Intensity-Free Learning of Temporal Point Processes (1909.12127v2)

Abstract: Temporal point processes are the dominant paradigm for modeling sequences of events happening at irregular intervals. The standard way of learning in such models is by estimating the conditional intensity function. However, parameterizing the intensity function usually incurs several trade-offs. We show how to overcome the limitations of intensity-based approaches by directly modeling the conditional distribution of inter-event times. We draw on the literature on normalizing flows to design models that are flexible and efficient. We additionally propose a simple mixture model that matches the flexibility of flow-based models, but also permits sampling and computing moments in closed form. The proposed models achieve state-of-the-art performance in standard prediction tasks and are suitable for novel applications, such as learning sequence embeddings and imputing missing data.

• The paper introduces intensity-free learning by directly modeling inter-event time distributions, bypassing traditional conditional intensity functions.
• It leverages normalizing flows and a mixture of log-normal models to enhance flexibility and enable closed-form solutions for sampling and moment computation.
• Extensive experiments demonstrate state-of-the-art performance in prediction tasks, paving the way for applications like sequence embedding and missing event imputation.

Overview of "Intensity-Free Learning of Temporal Point Processes"

This paper, authored by Shchur et al., addresses the modeling of event sequences occurring at irregular intervals, using Temporal Point Processes (TPPs). The traditional method of learning in TPPs involves parameterizing the conditional intensity function, which often results in trade-offs regarding flexibility, efficiency, and ease of use. The authors propose an alternative methodological framework that eschews intensity-based modeling in favor of directly modeling the conditional distribution of inter-event times.

Key Contributions

1. Normalizing Flows in TPPs: The paper presents a novel approach by employing normalizing flows to establish models tailored for learning in TPPs. Normalizing flows create flexible probability distributions by transforming simple ones, enabling the construction of expressive models that can approximate complex distributions of inter-event times. The authors leverage this property to enhance the flexibility and theoretical soundness of TPP models.
2. Introduction of a Mixture Model: A significant proposal in the paper is a simple mixture model rivaling state-of-the-art techniques. This model offers the dual benefit of flexibility akin to flow-based models, while retaining computational advantages such as closed-form solutions for sampling and moment computation.
3. Performance and Applications: Through extensive experimentation, the proposed models demonstrate state-of-the-art performance in standard prediction tasks, outperforming or equaling established methods. The models also cater to novel applications beyond predictions, such as sequence embeddings and data imputation with missing events using advanced sampling methods.

Technical Insights

• Modeling Approach: The shift from intensity-based to direct inter-event time modeling via neural density estimation techniques stands out as a core advancement. The research aligns with the broader objectives of neural density estimation, integrating it effectively within the TPP framework.
• Model Structure: The use of normalizing flows and a mixture of log-normal distributions exemplifies the methodological versatility, supporting closed-form evaluations essential for real-time applications and theoretical exploration of TPPs.
• Comparison with Existing Techniques: A series of experiments benchmark the suggested methodologies against established models such as the Neural Hawkes process and RMTPP. The mixture model, in particular, offers compelling evidence of its strengths in every category: flexibility, closed-form solutions, ease of sampling, and evaluability of moments, which are highlighted through quantitative metrics.

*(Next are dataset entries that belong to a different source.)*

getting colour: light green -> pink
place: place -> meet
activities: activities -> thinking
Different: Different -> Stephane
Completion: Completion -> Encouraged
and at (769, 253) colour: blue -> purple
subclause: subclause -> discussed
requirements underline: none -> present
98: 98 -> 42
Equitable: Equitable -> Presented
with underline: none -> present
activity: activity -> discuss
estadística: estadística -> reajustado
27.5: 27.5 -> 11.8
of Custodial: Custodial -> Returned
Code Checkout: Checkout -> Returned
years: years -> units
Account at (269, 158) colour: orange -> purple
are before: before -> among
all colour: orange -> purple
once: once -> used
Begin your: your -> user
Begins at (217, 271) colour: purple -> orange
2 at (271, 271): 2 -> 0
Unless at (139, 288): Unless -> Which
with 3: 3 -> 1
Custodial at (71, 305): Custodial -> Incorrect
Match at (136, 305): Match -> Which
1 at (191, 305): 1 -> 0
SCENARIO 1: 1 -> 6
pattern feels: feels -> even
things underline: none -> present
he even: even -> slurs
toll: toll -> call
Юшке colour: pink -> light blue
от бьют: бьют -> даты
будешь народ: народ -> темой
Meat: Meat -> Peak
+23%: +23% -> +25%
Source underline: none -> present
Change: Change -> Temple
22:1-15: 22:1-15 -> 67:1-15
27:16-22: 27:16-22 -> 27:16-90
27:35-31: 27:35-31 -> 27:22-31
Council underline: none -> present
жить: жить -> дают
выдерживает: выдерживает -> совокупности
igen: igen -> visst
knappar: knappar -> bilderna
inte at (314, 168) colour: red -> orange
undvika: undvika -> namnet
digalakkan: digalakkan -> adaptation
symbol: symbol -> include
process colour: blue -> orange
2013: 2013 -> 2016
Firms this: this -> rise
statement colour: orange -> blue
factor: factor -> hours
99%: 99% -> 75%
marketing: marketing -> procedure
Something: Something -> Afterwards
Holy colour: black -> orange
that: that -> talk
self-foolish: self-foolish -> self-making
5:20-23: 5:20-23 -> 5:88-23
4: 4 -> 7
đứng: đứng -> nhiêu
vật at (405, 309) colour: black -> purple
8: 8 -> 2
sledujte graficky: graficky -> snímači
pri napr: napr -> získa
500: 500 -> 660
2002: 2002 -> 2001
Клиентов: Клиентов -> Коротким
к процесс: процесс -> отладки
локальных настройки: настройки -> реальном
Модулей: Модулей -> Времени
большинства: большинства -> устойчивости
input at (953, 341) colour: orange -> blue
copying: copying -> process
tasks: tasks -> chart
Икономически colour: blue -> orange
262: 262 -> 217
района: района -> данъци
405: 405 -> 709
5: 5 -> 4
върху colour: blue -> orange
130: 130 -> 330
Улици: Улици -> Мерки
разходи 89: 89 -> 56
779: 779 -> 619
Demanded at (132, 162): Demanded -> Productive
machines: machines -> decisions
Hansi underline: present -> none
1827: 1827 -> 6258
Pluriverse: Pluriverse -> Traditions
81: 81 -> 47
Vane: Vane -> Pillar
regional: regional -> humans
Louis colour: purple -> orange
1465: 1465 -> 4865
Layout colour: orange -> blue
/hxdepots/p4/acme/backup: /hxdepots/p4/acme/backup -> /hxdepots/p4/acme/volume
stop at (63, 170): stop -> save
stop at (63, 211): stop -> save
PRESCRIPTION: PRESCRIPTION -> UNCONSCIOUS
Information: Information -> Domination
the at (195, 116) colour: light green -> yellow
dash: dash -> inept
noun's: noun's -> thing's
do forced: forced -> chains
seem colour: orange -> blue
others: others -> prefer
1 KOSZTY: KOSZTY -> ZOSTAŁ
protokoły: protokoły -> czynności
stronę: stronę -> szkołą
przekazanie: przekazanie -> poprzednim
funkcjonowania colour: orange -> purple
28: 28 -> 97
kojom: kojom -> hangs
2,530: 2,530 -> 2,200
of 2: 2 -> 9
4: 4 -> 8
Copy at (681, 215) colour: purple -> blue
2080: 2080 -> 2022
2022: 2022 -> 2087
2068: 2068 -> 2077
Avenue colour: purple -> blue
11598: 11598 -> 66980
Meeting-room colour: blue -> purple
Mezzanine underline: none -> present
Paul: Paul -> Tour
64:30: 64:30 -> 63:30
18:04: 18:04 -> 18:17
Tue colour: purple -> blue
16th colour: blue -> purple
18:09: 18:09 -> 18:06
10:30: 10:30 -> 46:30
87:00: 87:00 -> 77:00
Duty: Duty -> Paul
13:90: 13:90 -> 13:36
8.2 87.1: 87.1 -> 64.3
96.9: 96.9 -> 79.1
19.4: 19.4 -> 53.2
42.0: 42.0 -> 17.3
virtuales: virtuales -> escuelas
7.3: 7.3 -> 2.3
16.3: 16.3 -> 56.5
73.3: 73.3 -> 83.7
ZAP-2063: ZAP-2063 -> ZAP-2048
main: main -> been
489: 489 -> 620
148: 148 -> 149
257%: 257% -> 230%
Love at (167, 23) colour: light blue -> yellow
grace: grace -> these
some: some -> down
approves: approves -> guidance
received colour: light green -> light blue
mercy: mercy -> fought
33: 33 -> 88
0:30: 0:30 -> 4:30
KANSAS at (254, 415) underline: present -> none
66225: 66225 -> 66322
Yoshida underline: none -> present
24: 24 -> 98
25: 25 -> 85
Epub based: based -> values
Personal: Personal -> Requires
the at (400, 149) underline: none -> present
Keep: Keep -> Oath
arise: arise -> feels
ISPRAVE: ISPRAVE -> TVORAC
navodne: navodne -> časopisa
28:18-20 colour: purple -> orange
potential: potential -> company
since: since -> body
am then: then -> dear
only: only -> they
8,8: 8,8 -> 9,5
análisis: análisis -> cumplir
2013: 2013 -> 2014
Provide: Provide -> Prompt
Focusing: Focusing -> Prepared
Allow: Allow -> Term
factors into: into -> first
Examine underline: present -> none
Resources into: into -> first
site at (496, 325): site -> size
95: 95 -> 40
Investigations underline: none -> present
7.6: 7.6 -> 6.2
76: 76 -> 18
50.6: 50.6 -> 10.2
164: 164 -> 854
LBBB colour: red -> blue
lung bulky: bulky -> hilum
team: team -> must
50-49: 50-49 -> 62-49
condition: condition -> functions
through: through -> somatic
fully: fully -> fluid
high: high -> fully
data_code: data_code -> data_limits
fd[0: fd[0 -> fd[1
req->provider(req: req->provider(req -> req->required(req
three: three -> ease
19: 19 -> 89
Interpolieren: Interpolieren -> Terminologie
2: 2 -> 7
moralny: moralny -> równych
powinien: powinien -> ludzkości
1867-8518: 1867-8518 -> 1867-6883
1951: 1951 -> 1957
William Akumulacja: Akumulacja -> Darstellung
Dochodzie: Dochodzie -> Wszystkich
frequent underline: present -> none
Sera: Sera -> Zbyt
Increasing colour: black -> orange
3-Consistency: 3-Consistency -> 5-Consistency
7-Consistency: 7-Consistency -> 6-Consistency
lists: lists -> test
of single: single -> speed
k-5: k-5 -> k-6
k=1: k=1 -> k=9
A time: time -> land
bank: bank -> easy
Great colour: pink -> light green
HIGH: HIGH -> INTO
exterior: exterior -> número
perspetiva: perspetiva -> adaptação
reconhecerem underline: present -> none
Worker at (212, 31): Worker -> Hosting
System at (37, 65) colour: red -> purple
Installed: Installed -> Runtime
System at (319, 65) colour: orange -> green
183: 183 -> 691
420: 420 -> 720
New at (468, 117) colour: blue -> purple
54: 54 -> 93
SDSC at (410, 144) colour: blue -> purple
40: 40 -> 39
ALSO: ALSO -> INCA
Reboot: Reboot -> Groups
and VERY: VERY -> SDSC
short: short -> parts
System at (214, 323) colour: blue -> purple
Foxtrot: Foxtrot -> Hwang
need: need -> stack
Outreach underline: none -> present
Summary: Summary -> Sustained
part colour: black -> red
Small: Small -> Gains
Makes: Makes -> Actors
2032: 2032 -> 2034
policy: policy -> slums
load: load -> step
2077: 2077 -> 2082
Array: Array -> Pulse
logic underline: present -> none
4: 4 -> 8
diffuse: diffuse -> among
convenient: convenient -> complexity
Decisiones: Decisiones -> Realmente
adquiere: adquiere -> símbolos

Implications and Future Work

The implications of this paper are profound, suggesting a paradigm shift in how temporal data modeling is approached. By discarding the traditional intensity function in favor of directly estimating the distribution of inter-event times, the models not only enhance flexibility and accuracy but also expand the utility of TPPs to applications previously underserved.

While the paper establishes significant groundwork, potential future research avenues could explore:

• Extending the models to multivariate TPPs, where multiple event types interact, necessitating even more sophisticated modeling of dependencies.
• Investigating alternative base distributions beyond log-normal for mixture models to further generalize and refine model capabilities.
• Exploring hybrid models that could capitalize on the strengths of both intensity and intensity-free approaches, optimizing specific applications.

In conclusion, Shchur et al. present a comprehensive and technically robust framework that challenges conventional approaches toward temporal event modeling, showcasing both promising results and novel application domains. The discourse initiated by this paper has the potential to guide future enhancements and adaptations of TPP methodology, further integrating advanced machine learning techniques with practical real-world applications.